Low-Quality Translations Flooding the Web
As we mentioned computers' linguistic abilities are limited, but it’s the human factor after all that decides what to do with limitations and how to use the technologies. It’s up to people whether to improve translations and provide quality content to the audience or to take AI output and use it without checking. According to recent research by the University of California and Amazon Web Services AI Lab, a shocking amount of the web is machine-translated. The paper mentions:
Content on the web is often translated into many languages, and the low quality of these multi-way translations indicates they were likely created using Machine Translation (MT).
The picture is particularly disappointing for low-resource languages which are languages with little amount of content available on the internet. It was found by the same research that machine-generated translations in low-resource languages make up a large fraction of total web content in those languages. The goal for these translations is supposed to be for profit. Based on investigation, first, poor-quality content is generated in English likely to generate ad revenue, and then translated en masse into many lower-resource languages through Machine Translation.
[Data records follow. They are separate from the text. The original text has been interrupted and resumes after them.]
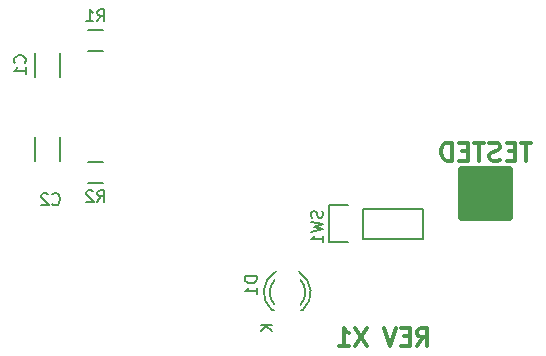
<source format=gbo>
G04 #@! TF.FileFunction,Legend,Bot*
%FSLAX46Y46*%
G04 Gerber Fmt 4.6, Leading zero omitted, Abs format (unit mm)*
G04 Created by KiCad (PCBNEW 4.0.1-stable) date 11/25/2016 8:33:30 PM*
%MOMM*%
G01*
G04 APERTURE LIST*
%ADD10C,0.150000*%
%ADD11C,0.300000*%
%ADD12C,0.650000*%
%ADD13C,0.304800*%
G04 APERTURE END LIST*
D10*
D11*
X33344570Y-35222571D02*
X33844570Y-34508286D01*
X34201713Y-35222571D02*
X34201713Y-33722571D01*
X33630285Y-33722571D01*
X33487427Y-33794000D01*
X33415999Y-33865429D01*
X33344570Y-34008286D01*
X33344570Y-34222571D01*
X33415999Y-34365429D01*
X33487427Y-34436857D01*
X33630285Y-34508286D01*
X34201713Y-34508286D01*
X32701713Y-34436857D02*
X32201713Y-34436857D01*
X31987427Y-35222571D02*
X32701713Y-35222571D01*
X32701713Y-33722571D01*
X31987427Y-33722571D01*
X31558856Y-33722571D02*
X31058856Y-35222571D01*
X30558856Y-33722571D01*
X29058856Y-33722571D02*
X28058856Y-35222571D01*
X28058856Y-33722571D02*
X29058856Y-35222571D01*
X26701714Y-35222571D02*
X27558857Y-35222571D01*
X27130285Y-35222571D02*
X27130285Y-33722571D01*
X27273142Y-33936857D01*
X27416000Y-34079714D01*
X27558857Y-34151143D01*
D10*
X3107000Y-12430000D02*
X3107000Y-10430000D01*
X957000Y-10430000D02*
X957000Y-12430000D01*
X957000Y-17542000D02*
X957000Y-19542000D01*
X3107000Y-19542000D02*
X3107000Y-17542000D01*
X5496000Y-10273000D02*
X6696000Y-10273000D01*
X6696000Y-8523000D02*
X5496000Y-8523000D01*
X5496000Y-21449000D02*
X6696000Y-21449000D01*
X6696000Y-19699000D02*
X5496000Y-19699000D01*
D12*
X37116000Y-20352000D02*
X41116000Y-20352000D01*
X41116000Y-20352000D02*
X41116000Y-24352000D01*
X41116000Y-24352000D02*
X37116000Y-24352000D01*
X37116000Y-24352000D02*
X37116000Y-20352000D01*
X37116000Y-20352000D02*
X37116000Y-20852000D01*
X37116000Y-20852000D02*
X41116000Y-20852000D01*
X41116000Y-20852000D02*
X41116000Y-21352000D01*
X41116000Y-21352000D02*
X37116000Y-21352000D01*
X37116000Y-21352000D02*
X37116000Y-21852000D01*
X37116000Y-21852000D02*
X41116000Y-21852000D01*
X41116000Y-21852000D02*
X41116000Y-22352000D01*
X41116000Y-22352000D02*
X37116000Y-22352000D01*
X37116000Y-22352000D02*
X37116000Y-22852000D01*
X37116000Y-22852000D02*
X40616000Y-22852000D01*
X40616000Y-22852000D02*
X41116000Y-22852000D01*
X41116000Y-22852000D02*
X41116000Y-23352000D01*
X41116000Y-23352000D02*
X37116000Y-23352000D01*
X37116000Y-23352000D02*
X37116000Y-23852000D01*
X37116000Y-23852000D02*
X41116000Y-23852000D01*
D10*
X21038000Y-32203000D02*
X21238000Y-32203000D01*
X23632000Y-32203000D02*
X23452000Y-32203000D01*
X23321643Y-28975256D02*
G75*
G02X23638000Y-32203000I-1003643J-1727744D01*
G01*
X23451068Y-29650994D02*
G75*
G02X23452000Y-31754000I-1133068J-1052006D01*
G01*
X21011274Y-32190220D02*
G75*
G02X21358000Y-28953000I1306726J1497220D01*
G01*
X21238747Y-31716889D02*
G75*
G02X21258000Y-29669000I1079253J1013889D01*
G01*
X28702000Y-23622000D02*
X33782000Y-23622000D01*
X33782000Y-23622000D02*
X33782000Y-26162000D01*
X33782000Y-26162000D02*
X28702000Y-26162000D01*
X25882000Y-26442000D02*
X27432000Y-26442000D01*
X28702000Y-26162000D02*
X28702000Y-23622000D01*
X27432000Y-23342000D02*
X25882000Y-23342000D01*
X25882000Y-23342000D02*
X25882000Y-26442000D01*
X89143Y-11263334D02*
X136762Y-11215715D01*
X184381Y-11072858D01*
X184381Y-10977620D01*
X136762Y-10834762D01*
X41524Y-10739524D01*
X-53714Y-10691905D01*
X-244190Y-10644286D01*
X-387048Y-10644286D01*
X-577524Y-10691905D01*
X-672762Y-10739524D01*
X-768000Y-10834762D01*
X-815619Y-10977620D01*
X-815619Y-11072858D01*
X-768000Y-11215715D01*
X-720381Y-11263334D01*
X184381Y-12215715D02*
X184381Y-11644286D01*
X184381Y-11930000D02*
X-815619Y-11930000D01*
X-672762Y-11834762D01*
X-577524Y-11739524D01*
X-529905Y-11644286D01*
X2452666Y-23217143D02*
X2500285Y-23264762D01*
X2643142Y-23312381D01*
X2738380Y-23312381D01*
X2881238Y-23264762D01*
X2976476Y-23169524D01*
X3024095Y-23074286D01*
X3071714Y-22883810D01*
X3071714Y-22740952D01*
X3024095Y-22550476D01*
X2976476Y-22455238D01*
X2881238Y-22360000D01*
X2738380Y-22312381D01*
X2643142Y-22312381D01*
X2500285Y-22360000D01*
X2452666Y-22407619D01*
X2071714Y-22407619D02*
X2024095Y-22360000D01*
X1928857Y-22312381D01*
X1690761Y-22312381D01*
X1595523Y-22360000D01*
X1547904Y-22407619D01*
X1500285Y-22502857D01*
X1500285Y-22598095D01*
X1547904Y-22740952D01*
X2119333Y-23312381D01*
X1500285Y-23312381D01*
X6262666Y-7750381D02*
X6596000Y-7274190D01*
X6834095Y-7750381D02*
X6834095Y-6750381D01*
X6453142Y-6750381D01*
X6357904Y-6798000D01*
X6310285Y-6845619D01*
X6262666Y-6940857D01*
X6262666Y-7083714D01*
X6310285Y-7178952D01*
X6357904Y-7226571D01*
X6453142Y-7274190D01*
X6834095Y-7274190D01*
X5310285Y-7750381D02*
X5881714Y-7750381D01*
X5596000Y-7750381D02*
X5596000Y-6750381D01*
X5691238Y-6893238D01*
X5786476Y-6988476D01*
X5881714Y-7036095D01*
X6262666Y-23058381D02*
X6596000Y-22582190D01*
X6834095Y-23058381D02*
X6834095Y-22058381D01*
X6453142Y-22058381D01*
X6357904Y-22106000D01*
X6310285Y-22153619D01*
X6262666Y-22248857D01*
X6262666Y-22391714D01*
X6310285Y-22486952D01*
X6357904Y-22534571D01*
X6453142Y-22582190D01*
X6834095Y-22582190D01*
X5881714Y-22153619D02*
X5834095Y-22106000D01*
X5738857Y-22058381D01*
X5500761Y-22058381D01*
X5405523Y-22106000D01*
X5357904Y-22153619D01*
X5310285Y-22248857D01*
X5310285Y-22344095D01*
X5357904Y-22486952D01*
X5929333Y-23058381D01*
X5310285Y-23058381D01*
D13*
X42998571Y-18017429D02*
X42127714Y-18017429D01*
X42563143Y-19541429D02*
X42563143Y-18017429D01*
X41619714Y-18743143D02*
X41111714Y-18743143D01*
X40894000Y-19541429D02*
X41619714Y-19541429D01*
X41619714Y-18017429D01*
X40894000Y-18017429D01*
X40313428Y-19468857D02*
X40095714Y-19541429D01*
X39732857Y-19541429D01*
X39587714Y-19468857D01*
X39515143Y-19396286D01*
X39442571Y-19251143D01*
X39442571Y-19106000D01*
X39515143Y-18960857D01*
X39587714Y-18888286D01*
X39732857Y-18815714D01*
X40023143Y-18743143D01*
X40168285Y-18670571D01*
X40240857Y-18598000D01*
X40313428Y-18452857D01*
X40313428Y-18307714D01*
X40240857Y-18162571D01*
X40168285Y-18090000D01*
X40023143Y-18017429D01*
X39660285Y-18017429D01*
X39442571Y-18090000D01*
X39007142Y-18017429D02*
X38136285Y-18017429D01*
X38571714Y-19541429D02*
X38571714Y-18017429D01*
X37628285Y-18743143D02*
X37120285Y-18743143D01*
X36902571Y-19541429D02*
X37628285Y-19541429D01*
X37628285Y-18017429D01*
X36902571Y-18017429D01*
X36249428Y-19541429D02*
X36249428Y-18017429D01*
X35886571Y-18017429D01*
X35668856Y-18090000D01*
X35523714Y-18235143D01*
X35451142Y-18380286D01*
X35378571Y-18670571D01*
X35378571Y-18888286D01*
X35451142Y-19178571D01*
X35523714Y-19323714D01*
X35668856Y-19468857D01*
X35886571Y-19541429D01*
X36249428Y-19541429D01*
D10*
X19744381Y-29355905D02*
X18744381Y-29355905D01*
X18744381Y-29594000D01*
X18792000Y-29736858D01*
X18887238Y-29832096D01*
X18982476Y-29879715D01*
X19172952Y-29927334D01*
X19315810Y-29927334D01*
X19506286Y-29879715D01*
X19601524Y-29832096D01*
X19696762Y-29736858D01*
X19744381Y-29594000D01*
X19744381Y-29355905D01*
X19744381Y-30879715D02*
X19744381Y-30308286D01*
X19744381Y-30594000D02*
X18744381Y-30594000D01*
X18887238Y-30498762D01*
X18982476Y-30403524D01*
X19030095Y-30308286D01*
X21064381Y-33432095D02*
X20064381Y-33432095D01*
X21064381Y-34003524D02*
X20492952Y-33574952D01*
X20064381Y-34003524D02*
X20635810Y-33432095D01*
X25296762Y-23812667D02*
X25344381Y-23955524D01*
X25344381Y-24193620D01*
X25296762Y-24288858D01*
X25249143Y-24336477D01*
X25153905Y-24384096D01*
X25058667Y-24384096D01*
X24963429Y-24336477D01*
X24915810Y-24288858D01*
X24868190Y-24193620D01*
X24820571Y-24003143D01*
X24772952Y-23907905D01*
X24725333Y-23860286D01*
X24630095Y-23812667D01*
X24534857Y-23812667D01*
X24439619Y-23860286D01*
X24392000Y-23907905D01*
X24344381Y-24003143D01*
X24344381Y-24241239D01*
X24392000Y-24384096D01*
X24344381Y-24717429D02*
X25344381Y-24955524D01*
X24630095Y-25146001D01*
X25344381Y-25336477D01*
X24344381Y-25574572D01*
X25344381Y-26479334D02*
X25344381Y-25907905D01*
X25344381Y-26193619D02*
X24344381Y-26193619D01*
X24487238Y-26098381D01*
X24582476Y-26003143D01*
X24630095Y-25907905D01*
M02*

</source>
The low-quality translations make it more difficult for AI to learn languages. Because large language model training includes web-scraped data, poor-quality content can in turn result in incorrect data training for the systems.
Can AI Get Better in Human Languages?
AI systems today memorize millions of words. They are good enough to help people communicate using different languages, a capability appreciated by travelers, for example. Language abilities of AI are improving along with technological progress, like the improvement of multilingual language models. But, at the same time, there are new challenges, including faulty and low-quality content on the web. That being said, AI’s path to mastering human languages is quite complex. What will remain lost in translation and what challenges the technology will be able to deal with, is yet to be seen.